### ASSIGNED TASK:
Starting at the line with "thumb tip: (344, 282)", set down each line of the entries below through the last one, exactly as it stands.

Collection entries:
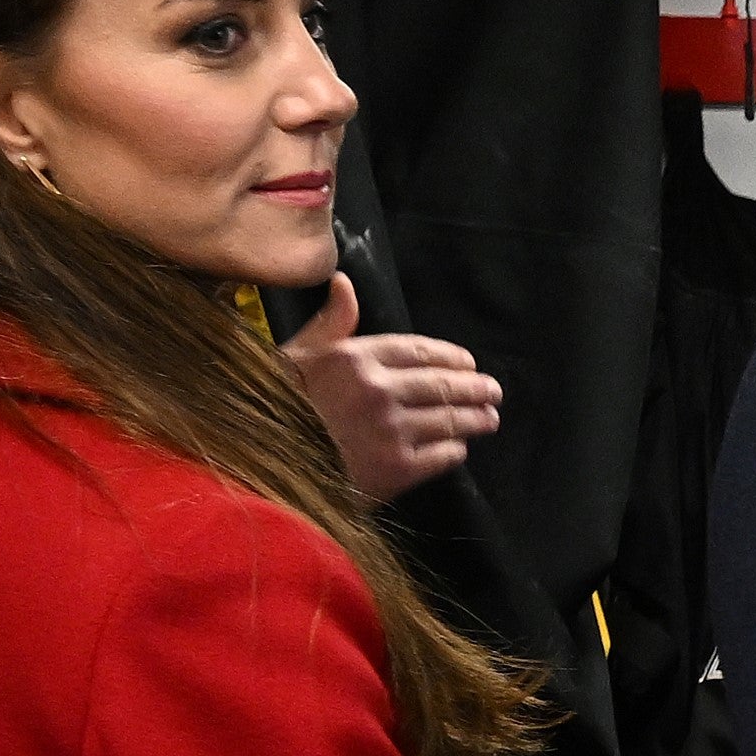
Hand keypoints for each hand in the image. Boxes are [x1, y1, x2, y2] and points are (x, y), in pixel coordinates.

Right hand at [279, 275, 500, 504]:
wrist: (262, 472)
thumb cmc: (272, 410)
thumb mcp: (294, 358)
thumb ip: (329, 323)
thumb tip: (344, 282)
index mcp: (354, 358)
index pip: (418, 350)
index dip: (450, 357)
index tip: (469, 362)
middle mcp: (378, 390)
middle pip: (442, 385)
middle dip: (474, 387)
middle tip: (493, 390)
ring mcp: (391, 431)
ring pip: (450, 419)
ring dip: (476, 419)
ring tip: (490, 418)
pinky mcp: (397, 470)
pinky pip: (442, 456)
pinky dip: (455, 450)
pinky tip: (460, 448)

### RESPONSE TO THE TASK:
thumb tip: (344, 282)
index mcp: (354, 358)
index pip: (418, 350)
index dip: (450, 357)
index tip: (469, 362)
middle mcp: (378, 390)
middle pip: (442, 385)
middle dip: (474, 387)
middle tip: (493, 390)
ring mcp: (391, 431)
ring pip: (450, 419)
ring dip: (476, 419)
ring tip: (490, 418)
pinky mcp: (397, 470)
pinky pip: (442, 456)
pinky dip: (455, 450)
pinky tip: (460, 448)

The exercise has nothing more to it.